- [Exercise instructions]:
Reproduce exactly, and solely, the lines running from the top of the data below through the line with "Autorizzazioni", both inclusive. Omit pictures.

- [Data for this exercise]:
▬▬▬▬▬▬

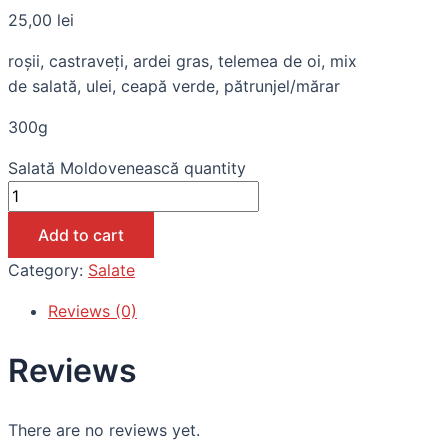
25,00
lei
roșii, castraveți, ardei gras, telemea de oi, mix
de salată, ulei, ceapă verde, pătrunjel/mărar
300g
Salată Moldovenească quantity
Add to cart
Category:
Salate
Reviews (0)
Reviews
There are no reviews yet.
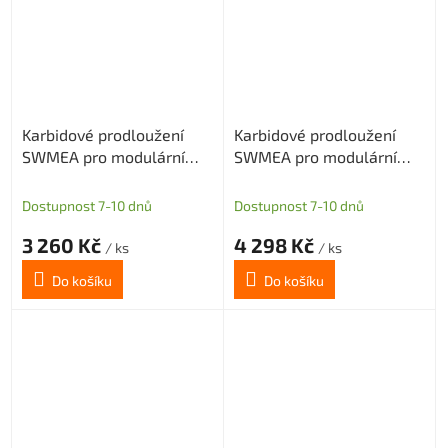
Karbidové prodloužení
Karbidové prodloužení
SWMEA pro modulární
SWMEA pro modulární
frézy s M6 délka 150mm
frézy s M6 délka 200mm
D=12
D=12
Dostupnost 7-10 dnů
Dostupnost 7-10 dnů
3 260 Kč
4 298 Kč
/ ks
/ ks
Do košíku
Do košíku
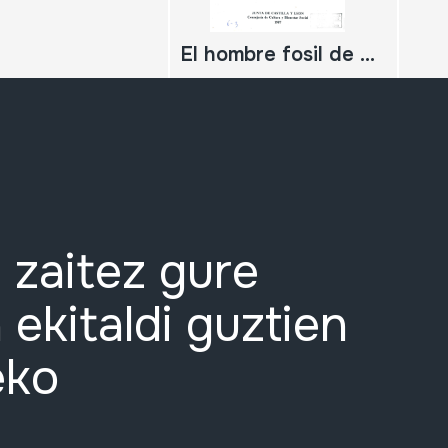
El hombre fosil de Ibeas y el pleistoceno de la sierra de Atapuerca.
 zaitez gure
 ekitaldi guztien
eko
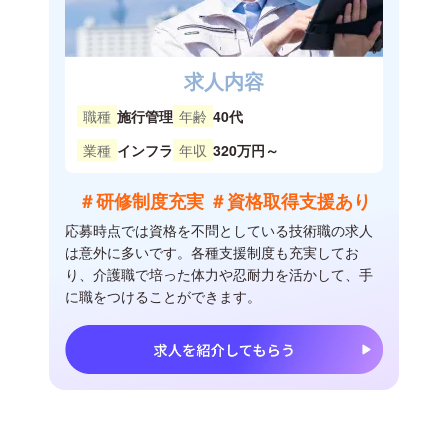
求人内容
職種
施行管理
年齢
40代
業種
インフラ
年収
320万円～
＃研修制度充実 ＃資格取得支援あり
応募時点では資格を不問としている技術職の求人
は意外に多いです。各種支援制度も充実してお
り、介護職で培った体力や忍耐力を活かして、手
に職をつけることができます。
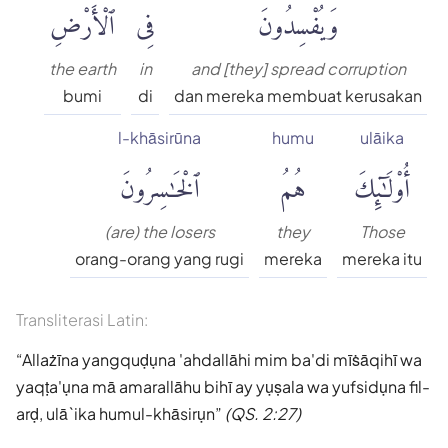
وَيُفْسِدُونَ
فِى
ٱلْأَرْضِۚ
the earth
in
and [they] spread corruption
bumi
di
dan mereka membuat kerusakan
l-khāsirūna
humu
ulāika
أُو۟لَٰٓئِكَ
هُمُ
ٱلْخَٰسِرُونَ
(are) the losers
they
Those
orang-orang yang rugi
mereka
mereka itu
Transliterasi Latin:
Allażīna yangquḍụna 'ahdallāhi mim ba'di mīṡāqihī wa
yaqṭa'ụna mā amarallāhu bihī ay yụṣala wa yufsidụna fil-
arḍ, ulā`ika humul-khāsirụn
(QS. 2:27)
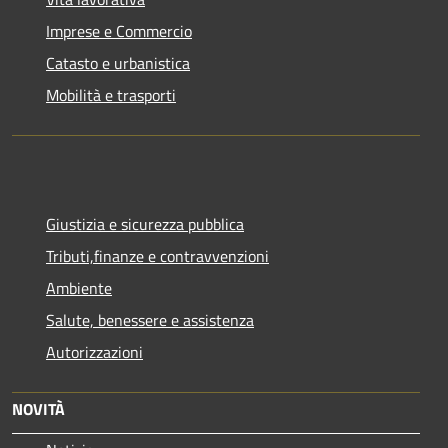
Imprese e Commercio
Catasto e urbanistica
Mobilità e trasporti
Giustizia e sicurezza pubblica
Tributi,finanze e contravvenzioni
Ambiente
Salute, benessere e assistenza
Autorizzazioni
NOVITÀ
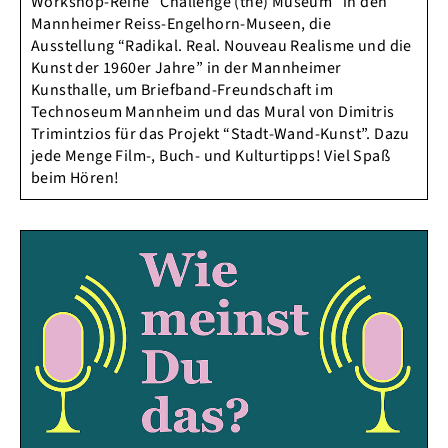
Workshop-Reihe “Challenge (the) Museum” in den
Mannheimer Reiss-Engelhorn-Museen, die
Ausstellung “Radikal. Real. Nouveau Realisme und die
Kunst der 1960er Jahre” in der Mannheimer
Kunsthalle, um Briefband-Freundschaft im
Technoseum Mannheim und das Mural von Dimitris
Trimintzios für das Projekt “Stadt-Wand-Kunst”. Dazu
jede Menge Film-, Buch- und Kulturtipps! Viel Spaß
beim Hören!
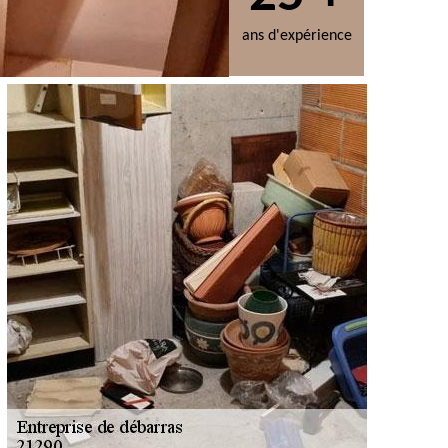
ans d'expérience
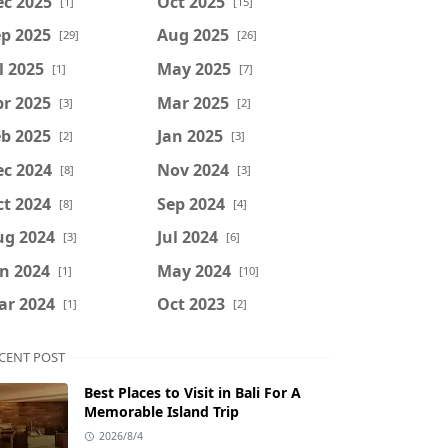
ec 2025
Oct 2025
[1]
[15]
p 2025
Aug 2025
[29]
[26]
l 2025
May 2025
[1]
[7]
r 2025
Mar 2025
[3]
[2]
b 2025
Jan 2025
[2]
[3]
ec 2024
Nov 2024
[8]
[3]
t 2024
Sep 2024
[8]
[4]
ug 2024
Jul 2024
[3]
[6]
n 2024
May 2024
[1]
[10]
ar 2024
Oct 2023
[1]
[2]
CENT POST
Best Places to Visit in Bali For A
Memorable Island Trip
2026/8/4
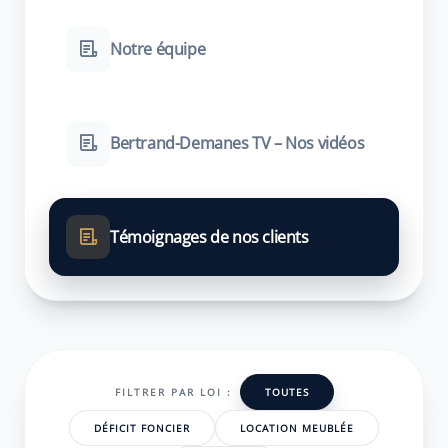
Notre équipe
Bertrand-Demanes TV – Nos vidéos
Témoignages de nos clients
FILTRER PAR LOI :
TOUTES
DÉFICIT FONCIER
LOCATION MEUBLÉE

▬▬▬▬▬▬

- [The answer]:
25,00
lei
roșii, castraveți, ardei gras, telemea de oi, mix
de salată, ulei, ceapă verde, pătrunjel/mărar
300g
Salată Moldovenească quantity
Add to cart
Category:
Salate
Reviews (0)
Reviews
There are no reviews yet.
Karbidové prodloužení
Karbidové prodloužení
SWMEA pro modulární
SWMEA pro modulární
frézy s M6 délka 150mm
frézy s M6 délka 200mm
D=12
D=12
Dostupnost 7-10 dnů
Dostupnost 7-10 dnů
3 260 Kč
4 298 Kč
/ ks
/ ks
Do košíku
Do košíku
El hombre fosil de Ibeas y el pleistoceno de la sierra de Atapuerca.
 zaitez gure
 ekitaldi guztien
eko
求人内容
職種
施行管理
年齢
40代
業種
インフラ
年収
320万円～
＃研修制度充実 ＃資格取得支援あり
応募時点では資格を不問としている技術職の求人
は意外に多いです。各種支援制度も充実してお
り、介護職で培った体力や忍耐力を活かして、手
に職をつけることができます。
وَيُفْسِدُونَ
فِى
ٱلْأَرْضِۚ
the earth
in
and [they] spread corruption
bumi
di
dan mereka membuat kerusakan
l-khāsirūna
humu
ulāika
أُو۟لَٰٓئِكَ
هُمُ
ٱلْخَٰسِرُونَ
(are) the losers
they
Those
orang-orang yang rugi
mereka
mereka itu
Transliterasi Latin:
Allażīna yangquḍụna 'ahdallāhi mim ba'di mīṡāqihī wa
yaqṭa'ụna mā amarallāhu bihī ay yụṣala wa yufsidụna fil-
arḍ, ulā`ika humul-khāsirụn
(QS. 2:27)
Imprese e Commercio
Catasto e urbanistica
Mobilità e trasporti
Giustizia e sicurezza pubblica
Tributi,finanze e contravvenzioni
Ambiente
Salute, benessere e assistenza
Autorizzazioni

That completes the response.